General information
- Type: Helicopter
- National origin: United States
- Manufacturer: American Sportscopter Light's American Sportscopter Inc
- Status: Production completed
- Number built: 18 (2005)

History
- First flight: July 1993
- Variants: American Sportscopter Ultrasport 331 American Sportscopter Ultrasport 496

= American Sportscopter Ultrasport 254 =

American helicopter

The American Sportscopter Ultrasport 254 is an American helicopter that was designed and produced by American Sportscopter and first flown in July 1993. The aircraft was produced by Light's American Sportscopter Inc from 1999. The aircraft was supplied as a kit for amateur construction.

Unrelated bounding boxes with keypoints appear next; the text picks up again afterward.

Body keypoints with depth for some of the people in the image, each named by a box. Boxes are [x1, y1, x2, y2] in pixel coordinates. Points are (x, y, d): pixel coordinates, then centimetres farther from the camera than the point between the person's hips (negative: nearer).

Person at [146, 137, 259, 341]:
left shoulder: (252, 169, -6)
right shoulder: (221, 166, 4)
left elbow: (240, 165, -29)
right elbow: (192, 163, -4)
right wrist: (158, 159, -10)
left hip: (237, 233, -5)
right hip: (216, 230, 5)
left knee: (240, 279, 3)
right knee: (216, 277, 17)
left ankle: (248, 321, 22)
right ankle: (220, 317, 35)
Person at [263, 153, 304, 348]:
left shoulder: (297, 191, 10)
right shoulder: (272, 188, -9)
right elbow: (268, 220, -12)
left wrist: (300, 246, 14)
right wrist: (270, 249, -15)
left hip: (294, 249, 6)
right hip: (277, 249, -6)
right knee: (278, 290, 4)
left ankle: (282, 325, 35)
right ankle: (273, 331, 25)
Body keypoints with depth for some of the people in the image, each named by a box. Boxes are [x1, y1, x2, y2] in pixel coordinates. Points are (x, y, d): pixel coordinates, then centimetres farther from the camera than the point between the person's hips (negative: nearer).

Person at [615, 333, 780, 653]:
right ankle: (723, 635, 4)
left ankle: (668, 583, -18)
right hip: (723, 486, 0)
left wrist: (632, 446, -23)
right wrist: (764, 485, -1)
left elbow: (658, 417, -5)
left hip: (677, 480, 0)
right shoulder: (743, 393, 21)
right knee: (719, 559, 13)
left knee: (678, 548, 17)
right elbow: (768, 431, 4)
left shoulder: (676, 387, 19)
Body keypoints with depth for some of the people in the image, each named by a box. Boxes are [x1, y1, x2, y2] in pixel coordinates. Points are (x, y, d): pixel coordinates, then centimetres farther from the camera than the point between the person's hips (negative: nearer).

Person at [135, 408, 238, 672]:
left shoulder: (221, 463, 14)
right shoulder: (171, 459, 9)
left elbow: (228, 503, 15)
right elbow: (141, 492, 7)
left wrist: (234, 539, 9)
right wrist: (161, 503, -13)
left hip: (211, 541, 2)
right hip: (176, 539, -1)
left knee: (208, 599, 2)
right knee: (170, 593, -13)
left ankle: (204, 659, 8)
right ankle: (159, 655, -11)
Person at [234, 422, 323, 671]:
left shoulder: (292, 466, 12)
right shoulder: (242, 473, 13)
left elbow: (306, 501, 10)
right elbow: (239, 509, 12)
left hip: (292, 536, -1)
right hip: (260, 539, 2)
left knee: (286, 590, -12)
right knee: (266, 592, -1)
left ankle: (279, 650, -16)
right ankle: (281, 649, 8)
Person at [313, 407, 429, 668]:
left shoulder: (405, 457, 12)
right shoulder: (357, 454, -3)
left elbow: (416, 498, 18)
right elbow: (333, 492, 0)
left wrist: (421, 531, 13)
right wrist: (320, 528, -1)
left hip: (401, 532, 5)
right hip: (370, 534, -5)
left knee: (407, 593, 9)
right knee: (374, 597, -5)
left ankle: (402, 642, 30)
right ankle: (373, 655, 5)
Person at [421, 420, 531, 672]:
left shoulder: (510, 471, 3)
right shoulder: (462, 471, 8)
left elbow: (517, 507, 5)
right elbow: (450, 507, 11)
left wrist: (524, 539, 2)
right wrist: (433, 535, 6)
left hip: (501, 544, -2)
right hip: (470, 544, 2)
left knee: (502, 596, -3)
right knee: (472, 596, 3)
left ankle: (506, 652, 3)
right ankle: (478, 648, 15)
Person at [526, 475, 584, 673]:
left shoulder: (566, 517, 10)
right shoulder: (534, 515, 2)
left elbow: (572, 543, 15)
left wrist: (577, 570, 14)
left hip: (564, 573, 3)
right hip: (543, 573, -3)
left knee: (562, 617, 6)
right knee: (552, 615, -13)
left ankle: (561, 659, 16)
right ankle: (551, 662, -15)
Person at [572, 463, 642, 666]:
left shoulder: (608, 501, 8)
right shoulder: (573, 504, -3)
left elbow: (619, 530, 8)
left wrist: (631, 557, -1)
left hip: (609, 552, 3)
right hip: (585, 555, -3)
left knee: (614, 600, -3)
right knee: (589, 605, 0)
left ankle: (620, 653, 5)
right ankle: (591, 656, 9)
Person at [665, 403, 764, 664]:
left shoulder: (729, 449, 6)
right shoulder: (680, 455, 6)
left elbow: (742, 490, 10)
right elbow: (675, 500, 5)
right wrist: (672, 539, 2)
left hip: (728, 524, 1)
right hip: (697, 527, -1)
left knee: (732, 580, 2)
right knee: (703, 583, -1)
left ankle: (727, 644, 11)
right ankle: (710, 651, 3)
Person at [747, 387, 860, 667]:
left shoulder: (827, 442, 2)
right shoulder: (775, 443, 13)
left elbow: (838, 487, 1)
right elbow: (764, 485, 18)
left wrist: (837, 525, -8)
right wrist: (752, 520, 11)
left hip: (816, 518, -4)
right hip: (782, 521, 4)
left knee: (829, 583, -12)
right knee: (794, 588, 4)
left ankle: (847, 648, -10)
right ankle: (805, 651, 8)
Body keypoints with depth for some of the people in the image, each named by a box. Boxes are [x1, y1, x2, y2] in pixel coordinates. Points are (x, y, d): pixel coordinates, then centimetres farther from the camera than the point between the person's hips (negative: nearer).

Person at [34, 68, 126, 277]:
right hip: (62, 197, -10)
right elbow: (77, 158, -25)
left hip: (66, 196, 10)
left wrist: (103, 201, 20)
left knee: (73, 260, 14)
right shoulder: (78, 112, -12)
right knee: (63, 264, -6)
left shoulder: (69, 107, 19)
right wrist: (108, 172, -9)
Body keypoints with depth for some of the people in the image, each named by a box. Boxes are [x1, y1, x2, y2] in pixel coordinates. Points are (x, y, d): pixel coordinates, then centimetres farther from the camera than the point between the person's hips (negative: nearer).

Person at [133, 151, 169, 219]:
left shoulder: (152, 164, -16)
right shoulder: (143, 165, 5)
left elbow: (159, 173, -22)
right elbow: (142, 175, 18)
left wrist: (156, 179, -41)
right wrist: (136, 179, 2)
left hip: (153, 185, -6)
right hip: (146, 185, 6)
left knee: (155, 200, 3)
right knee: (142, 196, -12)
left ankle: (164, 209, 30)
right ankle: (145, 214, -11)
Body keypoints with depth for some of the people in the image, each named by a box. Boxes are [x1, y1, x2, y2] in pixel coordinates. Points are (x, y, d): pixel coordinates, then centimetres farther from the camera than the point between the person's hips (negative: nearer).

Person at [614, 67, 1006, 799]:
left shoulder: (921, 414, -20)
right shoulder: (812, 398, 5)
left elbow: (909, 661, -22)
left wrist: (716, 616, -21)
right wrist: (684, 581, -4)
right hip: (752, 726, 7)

==Design and development==
The aircraft was designed to comply with the US FAR 103 Ultralight Vehicles rules, including the category's maximum empty weight of 254 lb. The aircraft has a standard empty weight of 252 lb. It features a single main rotor, an enclosed cockpit with a windshield, skid-type landing gear and a twin cylinder, air-cooled, two-stroke, single-ignition 55 hp Hirth 2703 engine.

The aircraft fuselage fairing is made from composites. Its 21 ft diameter main rotor employs an ATI 012 (VR-7 mod) airfoil at the blade root, becoming an ATI 008 (VR-7 mod) at the tip. The main and tail rotor blades are of honeycomb composite construction. The cyclic control is roof-mounted, hanging down into the cockpit, but is otherwise conventional. The 23 in diameter tail rotor features a shrouded tail rotor and a tailplane with end-fins.

When it was available, the aircraft could be purchased as a 150-hour assembly kit or as a 60-hour quick-build kit. No plans were available.